## Exercise details
Copy the items below word for word, starting with their first line and going on through the line that contains "order: Accipitriformes", including that line.

## Recorded data

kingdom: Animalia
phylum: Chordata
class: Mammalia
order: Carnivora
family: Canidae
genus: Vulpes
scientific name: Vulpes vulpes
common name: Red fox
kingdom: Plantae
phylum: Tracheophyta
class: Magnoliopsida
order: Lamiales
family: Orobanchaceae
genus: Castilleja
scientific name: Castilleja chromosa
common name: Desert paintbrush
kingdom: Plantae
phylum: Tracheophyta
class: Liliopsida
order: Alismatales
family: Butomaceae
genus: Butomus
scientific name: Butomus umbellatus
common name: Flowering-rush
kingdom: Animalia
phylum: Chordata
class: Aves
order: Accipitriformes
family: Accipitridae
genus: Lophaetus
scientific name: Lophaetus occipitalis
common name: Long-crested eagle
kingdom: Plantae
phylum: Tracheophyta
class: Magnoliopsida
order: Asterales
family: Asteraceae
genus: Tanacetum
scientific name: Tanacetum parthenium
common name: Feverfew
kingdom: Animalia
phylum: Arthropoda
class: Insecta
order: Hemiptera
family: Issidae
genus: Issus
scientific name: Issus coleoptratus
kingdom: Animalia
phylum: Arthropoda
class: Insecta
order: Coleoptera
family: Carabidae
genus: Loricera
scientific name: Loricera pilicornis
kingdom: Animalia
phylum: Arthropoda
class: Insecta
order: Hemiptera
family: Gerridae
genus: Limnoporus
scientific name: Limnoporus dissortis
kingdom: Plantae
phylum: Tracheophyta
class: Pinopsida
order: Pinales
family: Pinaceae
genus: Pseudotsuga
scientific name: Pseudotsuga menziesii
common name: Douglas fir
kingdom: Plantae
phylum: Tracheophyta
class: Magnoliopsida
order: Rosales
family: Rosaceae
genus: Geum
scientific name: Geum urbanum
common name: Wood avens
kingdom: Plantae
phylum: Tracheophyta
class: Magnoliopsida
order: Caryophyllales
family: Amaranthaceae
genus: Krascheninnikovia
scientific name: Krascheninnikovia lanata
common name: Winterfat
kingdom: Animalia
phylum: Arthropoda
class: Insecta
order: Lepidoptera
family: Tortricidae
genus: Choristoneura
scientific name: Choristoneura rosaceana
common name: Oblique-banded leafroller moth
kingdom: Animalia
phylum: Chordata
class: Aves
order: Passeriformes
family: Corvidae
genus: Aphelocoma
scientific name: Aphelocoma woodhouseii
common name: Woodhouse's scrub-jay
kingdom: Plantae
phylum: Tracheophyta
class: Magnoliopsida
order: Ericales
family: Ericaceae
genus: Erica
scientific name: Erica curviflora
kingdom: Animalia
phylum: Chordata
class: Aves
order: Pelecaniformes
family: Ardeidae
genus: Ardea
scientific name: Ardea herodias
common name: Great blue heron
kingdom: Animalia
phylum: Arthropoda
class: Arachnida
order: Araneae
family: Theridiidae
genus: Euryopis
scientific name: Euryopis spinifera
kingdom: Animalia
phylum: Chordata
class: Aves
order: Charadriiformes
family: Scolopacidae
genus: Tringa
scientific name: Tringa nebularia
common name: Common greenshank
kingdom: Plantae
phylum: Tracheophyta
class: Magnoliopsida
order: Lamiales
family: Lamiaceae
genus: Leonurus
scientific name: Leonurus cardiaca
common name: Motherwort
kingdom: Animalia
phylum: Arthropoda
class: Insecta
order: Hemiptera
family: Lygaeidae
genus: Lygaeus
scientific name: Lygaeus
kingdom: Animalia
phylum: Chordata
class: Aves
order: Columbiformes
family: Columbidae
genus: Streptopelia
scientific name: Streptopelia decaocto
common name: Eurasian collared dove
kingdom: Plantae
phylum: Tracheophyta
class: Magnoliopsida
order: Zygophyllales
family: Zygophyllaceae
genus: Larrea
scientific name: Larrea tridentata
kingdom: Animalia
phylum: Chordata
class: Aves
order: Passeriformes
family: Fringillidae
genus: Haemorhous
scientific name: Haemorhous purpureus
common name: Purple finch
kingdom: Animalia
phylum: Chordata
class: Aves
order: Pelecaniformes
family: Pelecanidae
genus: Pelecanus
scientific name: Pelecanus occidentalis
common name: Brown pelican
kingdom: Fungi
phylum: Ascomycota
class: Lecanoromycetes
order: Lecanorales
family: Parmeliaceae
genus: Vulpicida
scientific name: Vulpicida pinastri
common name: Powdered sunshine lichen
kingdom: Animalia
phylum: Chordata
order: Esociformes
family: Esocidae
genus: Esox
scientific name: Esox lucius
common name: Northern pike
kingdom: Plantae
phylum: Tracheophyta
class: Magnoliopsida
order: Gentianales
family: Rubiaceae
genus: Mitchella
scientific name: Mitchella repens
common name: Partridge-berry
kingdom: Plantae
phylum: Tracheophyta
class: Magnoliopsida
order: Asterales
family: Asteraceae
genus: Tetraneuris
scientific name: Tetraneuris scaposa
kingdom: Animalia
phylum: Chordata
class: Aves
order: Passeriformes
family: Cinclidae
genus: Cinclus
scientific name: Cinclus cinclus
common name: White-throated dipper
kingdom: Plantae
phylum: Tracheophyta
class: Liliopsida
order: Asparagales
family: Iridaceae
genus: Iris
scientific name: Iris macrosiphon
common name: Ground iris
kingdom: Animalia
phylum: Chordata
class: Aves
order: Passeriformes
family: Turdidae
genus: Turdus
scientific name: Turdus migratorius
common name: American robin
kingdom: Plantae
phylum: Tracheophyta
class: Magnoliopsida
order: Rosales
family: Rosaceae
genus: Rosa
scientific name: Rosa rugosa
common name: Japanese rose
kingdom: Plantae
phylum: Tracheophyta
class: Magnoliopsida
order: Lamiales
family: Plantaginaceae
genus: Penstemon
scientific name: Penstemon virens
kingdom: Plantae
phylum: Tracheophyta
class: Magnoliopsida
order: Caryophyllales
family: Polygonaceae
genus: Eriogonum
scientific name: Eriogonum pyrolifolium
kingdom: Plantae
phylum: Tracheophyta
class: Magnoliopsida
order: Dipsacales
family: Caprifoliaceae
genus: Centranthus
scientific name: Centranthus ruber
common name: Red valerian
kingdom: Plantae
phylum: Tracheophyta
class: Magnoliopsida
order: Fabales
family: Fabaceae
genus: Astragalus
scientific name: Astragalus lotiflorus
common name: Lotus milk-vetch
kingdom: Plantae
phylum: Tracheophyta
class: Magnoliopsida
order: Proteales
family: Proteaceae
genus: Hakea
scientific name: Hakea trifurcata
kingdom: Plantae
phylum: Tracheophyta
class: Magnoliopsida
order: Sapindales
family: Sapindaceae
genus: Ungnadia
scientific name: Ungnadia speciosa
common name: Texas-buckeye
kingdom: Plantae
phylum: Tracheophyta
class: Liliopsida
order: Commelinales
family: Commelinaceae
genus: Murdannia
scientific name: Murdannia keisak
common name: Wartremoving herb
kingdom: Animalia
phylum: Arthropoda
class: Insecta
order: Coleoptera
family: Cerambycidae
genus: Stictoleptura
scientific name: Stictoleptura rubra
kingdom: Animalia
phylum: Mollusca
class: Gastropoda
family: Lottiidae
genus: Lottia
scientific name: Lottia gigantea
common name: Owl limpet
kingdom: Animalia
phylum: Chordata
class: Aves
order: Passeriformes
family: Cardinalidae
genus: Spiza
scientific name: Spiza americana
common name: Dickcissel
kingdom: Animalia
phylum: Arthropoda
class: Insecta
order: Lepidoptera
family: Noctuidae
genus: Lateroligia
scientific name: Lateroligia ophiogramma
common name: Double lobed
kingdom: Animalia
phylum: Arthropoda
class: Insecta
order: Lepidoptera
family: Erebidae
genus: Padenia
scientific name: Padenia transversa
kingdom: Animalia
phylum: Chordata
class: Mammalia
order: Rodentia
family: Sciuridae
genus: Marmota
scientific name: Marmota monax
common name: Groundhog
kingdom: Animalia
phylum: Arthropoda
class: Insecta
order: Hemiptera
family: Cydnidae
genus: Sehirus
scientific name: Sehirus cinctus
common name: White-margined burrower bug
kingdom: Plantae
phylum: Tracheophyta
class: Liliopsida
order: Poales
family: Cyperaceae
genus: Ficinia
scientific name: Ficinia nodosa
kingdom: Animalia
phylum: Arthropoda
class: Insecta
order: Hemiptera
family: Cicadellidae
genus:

## Written answer
kingdom: Animalia
phylum: Chordata
class: Mammalia
order: Carnivora
family: Canidae
genus: Vulpes
scientific name: Vulpes vulpes
common name: Red fox
kingdom: Plantae
phylum: Tracheophyta
class: Magnoliopsida
order: Lamiales
family: Orobanchaceae
genus: Castilleja
scientific name: Castilleja chromosa
common name: Desert paintbrush
kingdom: Plantae
phylum: Tracheophyta
class: Liliopsida
order: Alismatales
family: Butomaceae
genus: Butomus
scientific name: Butomus umbellatus
common name: Flowering-rush
kingdom: Animalia
phylum: Chordata
class: Aves
order: Accipitriformes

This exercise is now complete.